## [Provided passage]

Tuesday 6 November 2012

minutes from OctConf2012: pkg - package system and structure

There's an Octave code sprint planned for the weekend of 17-18 of November with the purpose of improving the functionality of pkg(). Some of the improvements were discussed at OctConf2012 but more have since been discussed on the mailing list. At the time, I started writing a long report (in the style of a meeting minutes) about pkg() and Agora, the things that had a bigger impact for Octave Forge but only finished the part of pkg(). The comments I received were that the text was too long and detailed so I ended up writing a shorter text that covered both items.

But with the code sprint coming up soon, we do need a proper document stating what pkg() should be doing. When we looked at it during OctConf, things were intertwined in such a way that any changes required fixes everywhere else. My guess is that if a bunch of people start coding away on it at the same time, even if on different problems, we will keep stepping on each other toes. And if we do create 1 branch for each sprinter, merging them back together might not be so easy. The ideal would be to have something like a python's PEP.

In the mean time, I'll post here the minutes of the pkg() discussion during OctConf2012.



These were first dicussed between Carnë Draug (CD), Juan Carbajal (JC) and Carlo de Falco (CF) before being presented to the community present at OctConf2012 on the morning of July 19 for further discussion. During the rest of the event CD, JC and CF continued discussing the plans whose conclusions are now reported.

It was the opinion that the current problems with the pkg system are caused by the code complexity of pkg(), itself caused by the path of its development, slow, as new features were added as they were needed, one at a time on top of the previous ones. Also, the nature of the problem, mostly string processing and directories content, is not solved with the Octave functions with clean code. As such, a list of problems with the current system and new desired features was made to have a clear design of what the system should support.

It was proposed by CD to rewrite pkg() in Perl. Despite the language fame for being hard to read, it would allow for shorter and fast code. It would be much easier to maintain by someone familiar with Perl than the current code is for Octave programmers. Even for someone unfamiliar with Perl, it should take less effort to fix bugs. Plus, perl is already an Octave dependency so Octave users will already have it installed on their systems. CF pointed out it is just a building dependency and therefore not necessarily present on the user system. While it is true that pretty much all Linux distributions require perl, it does not hold for Windows. pkg() is currently faulty on Windows so it wouldn't be a problem but the hope is to make it work for them too. The idea to use perl was then rejected.

## [Set of tasks]
1. In the Octave pkg() post, when is the code sprint to improve pkg() planned?
2. Write the next part of the Octave pkg() post, starting after its last sentence.
The material after this is not needed.

## [Dataset extract]
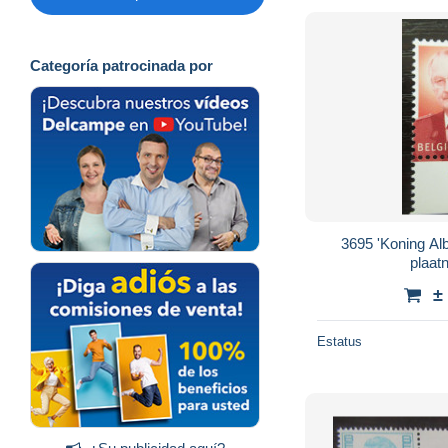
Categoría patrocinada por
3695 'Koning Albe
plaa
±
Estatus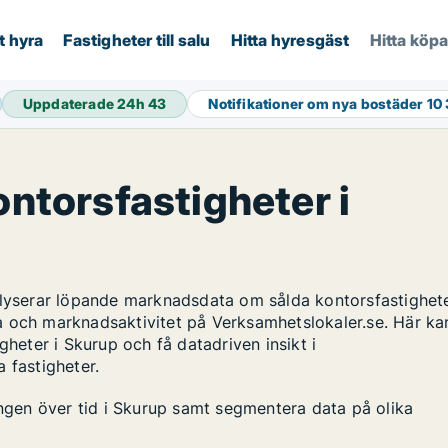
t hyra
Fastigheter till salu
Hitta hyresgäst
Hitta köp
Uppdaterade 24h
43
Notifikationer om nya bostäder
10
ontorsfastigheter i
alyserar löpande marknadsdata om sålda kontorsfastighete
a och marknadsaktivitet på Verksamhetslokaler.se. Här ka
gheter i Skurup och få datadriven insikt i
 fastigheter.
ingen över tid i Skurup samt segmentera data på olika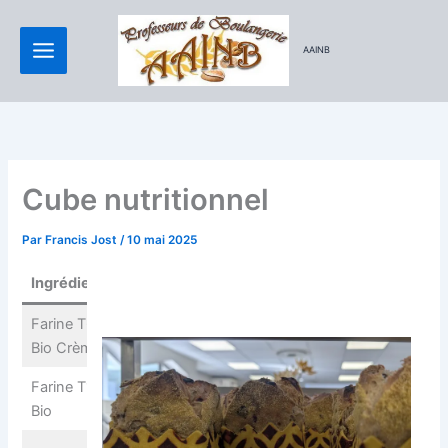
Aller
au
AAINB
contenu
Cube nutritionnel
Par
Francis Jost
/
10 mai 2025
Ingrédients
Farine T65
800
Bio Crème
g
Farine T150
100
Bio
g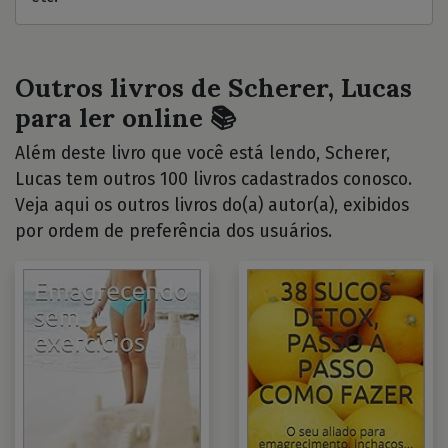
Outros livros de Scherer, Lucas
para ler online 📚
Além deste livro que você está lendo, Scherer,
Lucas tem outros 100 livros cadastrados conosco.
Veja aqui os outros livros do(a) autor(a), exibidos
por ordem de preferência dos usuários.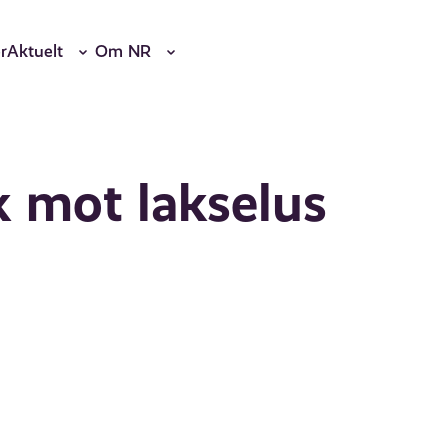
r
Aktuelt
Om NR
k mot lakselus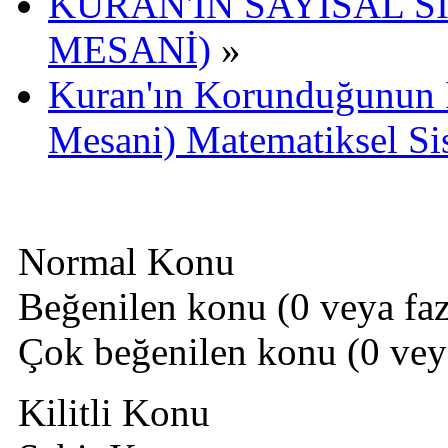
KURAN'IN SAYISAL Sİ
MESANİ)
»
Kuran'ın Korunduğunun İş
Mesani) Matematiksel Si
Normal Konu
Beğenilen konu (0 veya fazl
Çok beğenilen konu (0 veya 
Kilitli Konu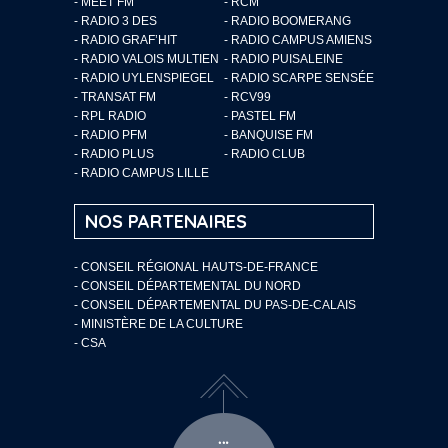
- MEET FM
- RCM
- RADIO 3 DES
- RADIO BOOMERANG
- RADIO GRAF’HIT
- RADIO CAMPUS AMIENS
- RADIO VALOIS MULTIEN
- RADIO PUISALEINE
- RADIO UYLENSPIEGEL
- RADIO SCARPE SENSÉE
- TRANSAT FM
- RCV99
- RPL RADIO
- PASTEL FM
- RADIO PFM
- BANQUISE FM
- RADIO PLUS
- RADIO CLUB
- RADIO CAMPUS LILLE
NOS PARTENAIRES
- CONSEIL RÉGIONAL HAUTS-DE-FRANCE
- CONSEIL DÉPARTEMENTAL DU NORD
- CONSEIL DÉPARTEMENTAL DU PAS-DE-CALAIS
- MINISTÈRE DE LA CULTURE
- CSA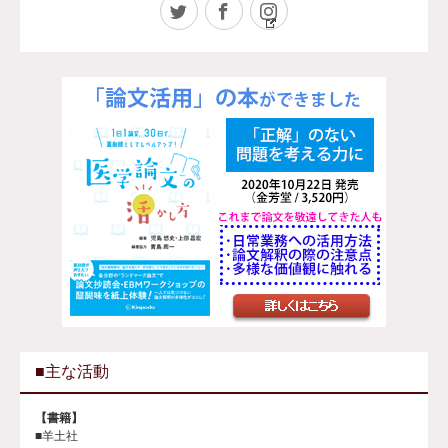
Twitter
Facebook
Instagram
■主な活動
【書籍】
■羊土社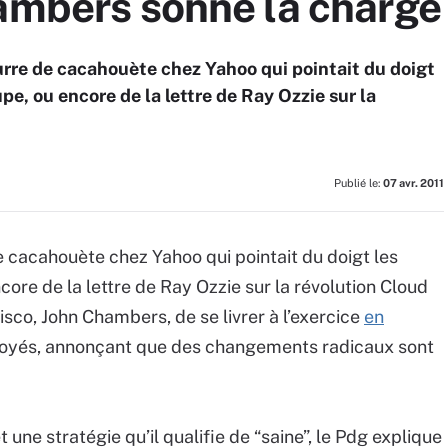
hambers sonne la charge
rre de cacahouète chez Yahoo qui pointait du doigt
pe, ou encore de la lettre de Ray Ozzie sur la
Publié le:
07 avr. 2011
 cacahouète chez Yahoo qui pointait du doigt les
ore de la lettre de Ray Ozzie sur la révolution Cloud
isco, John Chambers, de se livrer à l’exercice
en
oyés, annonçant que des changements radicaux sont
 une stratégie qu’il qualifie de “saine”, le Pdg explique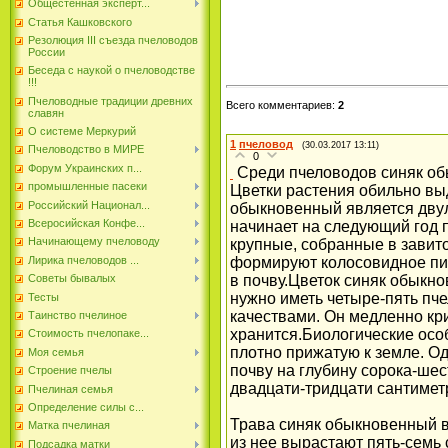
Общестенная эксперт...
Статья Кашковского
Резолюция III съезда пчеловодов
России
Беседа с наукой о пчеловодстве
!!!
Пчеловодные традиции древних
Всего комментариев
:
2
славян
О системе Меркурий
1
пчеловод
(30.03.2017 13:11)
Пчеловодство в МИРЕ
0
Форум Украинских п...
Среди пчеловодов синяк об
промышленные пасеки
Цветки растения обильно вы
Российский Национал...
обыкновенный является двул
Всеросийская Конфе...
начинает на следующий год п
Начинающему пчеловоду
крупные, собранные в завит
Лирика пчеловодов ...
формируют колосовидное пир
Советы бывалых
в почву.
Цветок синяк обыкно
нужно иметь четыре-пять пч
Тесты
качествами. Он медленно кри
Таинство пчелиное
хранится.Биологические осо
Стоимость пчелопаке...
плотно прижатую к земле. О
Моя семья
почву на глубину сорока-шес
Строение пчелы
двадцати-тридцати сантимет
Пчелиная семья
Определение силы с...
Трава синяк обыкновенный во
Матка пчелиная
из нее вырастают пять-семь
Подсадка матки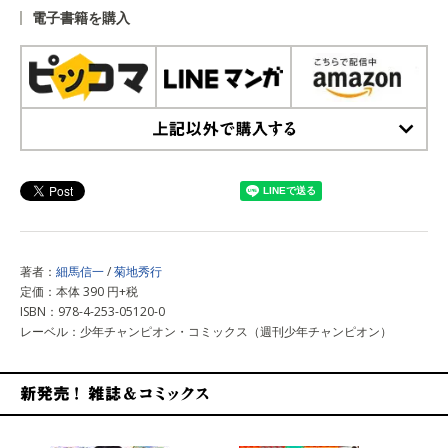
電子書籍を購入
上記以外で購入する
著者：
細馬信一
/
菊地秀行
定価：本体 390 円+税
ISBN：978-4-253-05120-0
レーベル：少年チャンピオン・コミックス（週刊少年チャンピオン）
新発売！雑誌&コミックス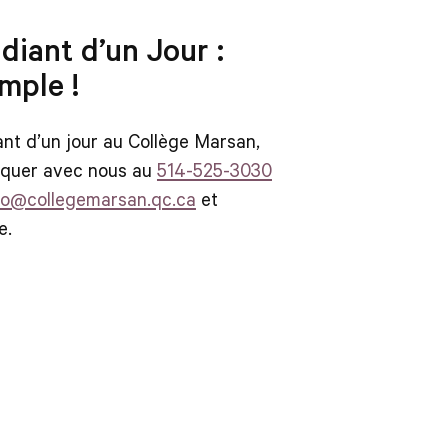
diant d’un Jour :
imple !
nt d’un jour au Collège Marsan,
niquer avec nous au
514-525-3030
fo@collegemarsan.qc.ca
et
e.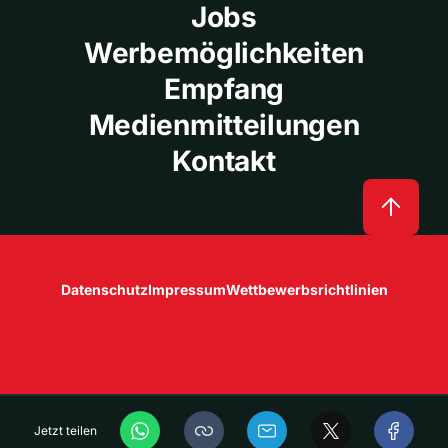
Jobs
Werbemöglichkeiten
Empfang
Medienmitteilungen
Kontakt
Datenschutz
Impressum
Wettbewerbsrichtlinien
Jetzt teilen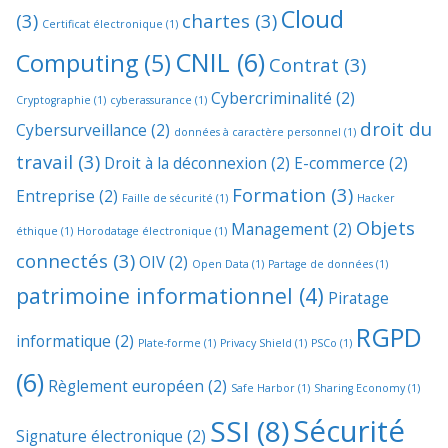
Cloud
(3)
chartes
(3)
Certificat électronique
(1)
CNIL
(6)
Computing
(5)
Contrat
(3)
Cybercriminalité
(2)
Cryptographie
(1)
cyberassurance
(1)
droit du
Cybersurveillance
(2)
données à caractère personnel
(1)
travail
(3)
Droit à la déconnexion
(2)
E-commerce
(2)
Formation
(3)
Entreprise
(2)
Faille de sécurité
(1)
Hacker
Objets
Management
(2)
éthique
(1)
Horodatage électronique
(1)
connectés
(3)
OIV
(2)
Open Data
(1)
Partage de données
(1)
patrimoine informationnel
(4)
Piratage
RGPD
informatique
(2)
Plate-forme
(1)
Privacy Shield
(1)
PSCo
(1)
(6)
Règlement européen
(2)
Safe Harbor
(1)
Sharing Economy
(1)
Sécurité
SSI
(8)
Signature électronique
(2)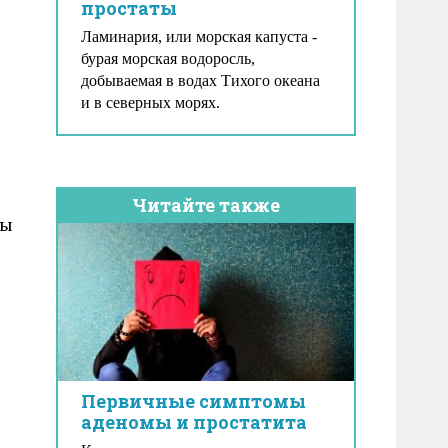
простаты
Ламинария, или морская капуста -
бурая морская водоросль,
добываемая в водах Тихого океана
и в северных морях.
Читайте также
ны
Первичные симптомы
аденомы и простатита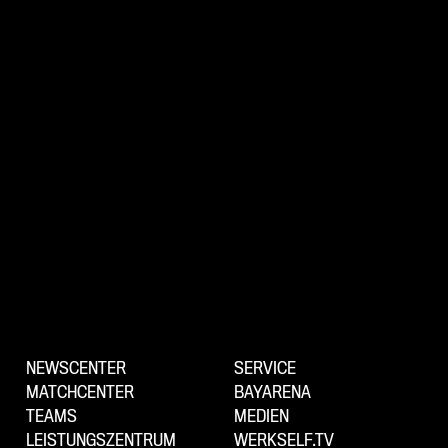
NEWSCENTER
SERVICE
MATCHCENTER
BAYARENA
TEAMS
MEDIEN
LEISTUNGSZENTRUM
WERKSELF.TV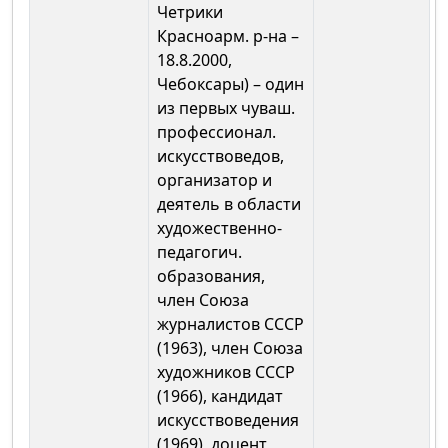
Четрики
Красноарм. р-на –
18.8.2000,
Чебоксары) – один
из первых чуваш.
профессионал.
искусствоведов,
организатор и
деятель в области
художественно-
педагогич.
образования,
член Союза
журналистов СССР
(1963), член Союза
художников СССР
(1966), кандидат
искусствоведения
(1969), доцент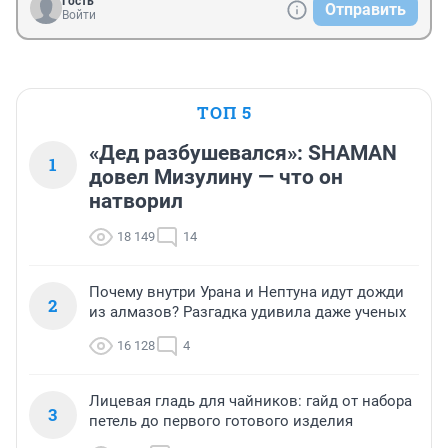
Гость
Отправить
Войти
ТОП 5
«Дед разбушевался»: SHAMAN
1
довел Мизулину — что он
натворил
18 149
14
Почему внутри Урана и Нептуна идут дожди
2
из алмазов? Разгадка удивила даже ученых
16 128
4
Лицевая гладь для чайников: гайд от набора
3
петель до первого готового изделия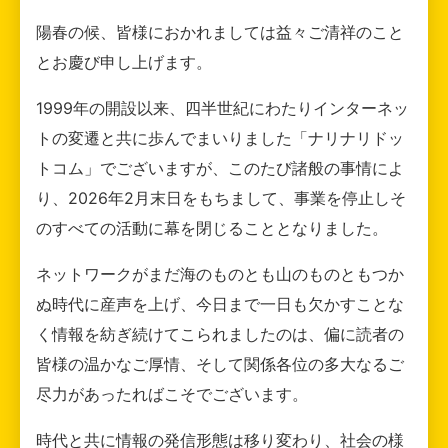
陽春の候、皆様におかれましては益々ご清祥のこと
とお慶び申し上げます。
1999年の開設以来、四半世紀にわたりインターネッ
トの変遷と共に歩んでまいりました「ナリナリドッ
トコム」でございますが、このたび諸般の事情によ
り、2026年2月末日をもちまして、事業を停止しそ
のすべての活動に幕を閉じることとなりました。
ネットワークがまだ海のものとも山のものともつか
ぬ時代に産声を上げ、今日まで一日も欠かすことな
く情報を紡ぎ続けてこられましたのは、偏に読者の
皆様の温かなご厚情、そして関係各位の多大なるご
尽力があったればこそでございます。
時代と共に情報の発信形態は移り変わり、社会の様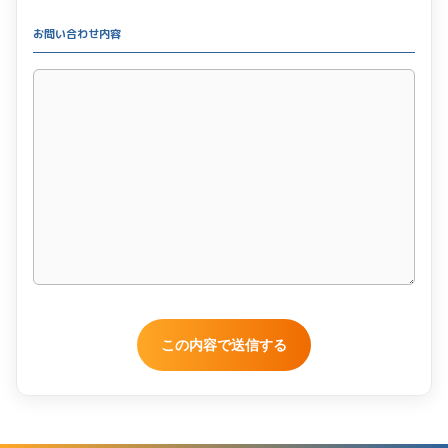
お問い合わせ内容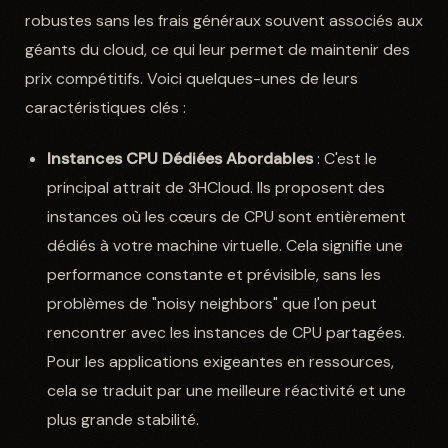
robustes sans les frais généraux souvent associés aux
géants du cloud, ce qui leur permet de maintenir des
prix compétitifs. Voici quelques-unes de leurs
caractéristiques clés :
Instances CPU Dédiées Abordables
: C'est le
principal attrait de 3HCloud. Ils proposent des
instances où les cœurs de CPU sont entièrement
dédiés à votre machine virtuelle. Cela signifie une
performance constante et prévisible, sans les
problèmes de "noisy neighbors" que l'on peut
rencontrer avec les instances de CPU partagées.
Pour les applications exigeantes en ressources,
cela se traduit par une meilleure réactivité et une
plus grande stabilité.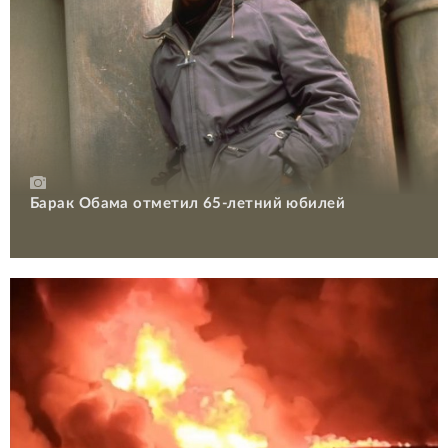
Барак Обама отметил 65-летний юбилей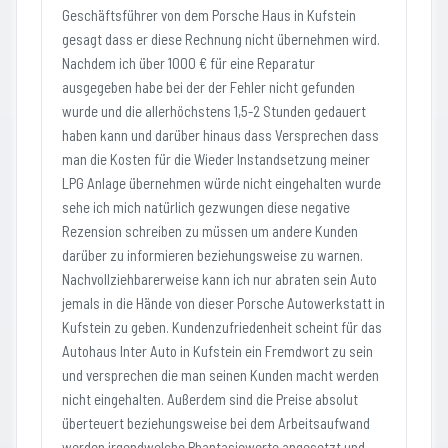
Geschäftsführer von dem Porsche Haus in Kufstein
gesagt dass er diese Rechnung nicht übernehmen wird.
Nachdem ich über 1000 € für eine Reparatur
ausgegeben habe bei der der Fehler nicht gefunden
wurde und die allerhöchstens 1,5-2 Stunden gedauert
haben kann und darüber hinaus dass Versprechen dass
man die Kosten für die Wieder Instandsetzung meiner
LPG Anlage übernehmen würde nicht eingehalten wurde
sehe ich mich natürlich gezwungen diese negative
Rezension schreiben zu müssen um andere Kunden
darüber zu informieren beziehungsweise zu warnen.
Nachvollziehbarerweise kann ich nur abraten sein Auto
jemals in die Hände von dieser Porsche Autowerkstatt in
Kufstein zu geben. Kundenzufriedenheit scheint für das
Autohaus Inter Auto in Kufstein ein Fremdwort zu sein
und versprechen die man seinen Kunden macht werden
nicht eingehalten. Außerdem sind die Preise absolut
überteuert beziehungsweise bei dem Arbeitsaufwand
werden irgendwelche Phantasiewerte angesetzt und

## [Solved problems]
1. The weekend of 17-18 November.

2.
CD, CF and JC were of the opinion that the autoload option was not good and that pkg() should not support it. Packages can shadow core Octave functions, and even other packages functions. On the later case, no warning is given. Code meant to run with specific packages, or even with no packages at all, may catch others by surprise. Also, some users are not aware that some functions they use come from packages. Forcing them to load a packages as needed will make them know what they are doing. No other programming language has packages, modules or libraries loaded by default (with the exception of special cases such as python implementations). JC gave the example of a practical class where the teacher gives commands for the students in front of their pre-installed octave systems. The first command they should run should be pkg load and the professor should not have installed the package with autoloading by default. Any user would still be free to configure his .octaverc file to load packages at startup. That is the objective of .octaverc not of a package system, to configure startup of octave sessions. CD pointed that loading of packages is also not completely safe at the moment. When loading a package, its dependencies are loaded at the same time. However, these dependencies can be unloaded leaving those dependent on them loaded and not issuing a warning. The discussed options were: unload all other packages at the same time, refuse to unload the package, keep the current behaviour. The verbosity level for attempting to unload such package was also discussed but no conclusion was reached.

A frequently requested option is to automatically identify, download and install all package dependencies. All CD, CF and JC agreed that this should be implemented. It shouldn't be too much work since the dependencies are already being identified and can be downloaded with the -forge flag. All code is already in place, it should only require a few extra lines. This is obviously only possible for dependencies on other packages. A check on the availability of external libraries and software can be performed with Makefiles but pkg() can't solve them.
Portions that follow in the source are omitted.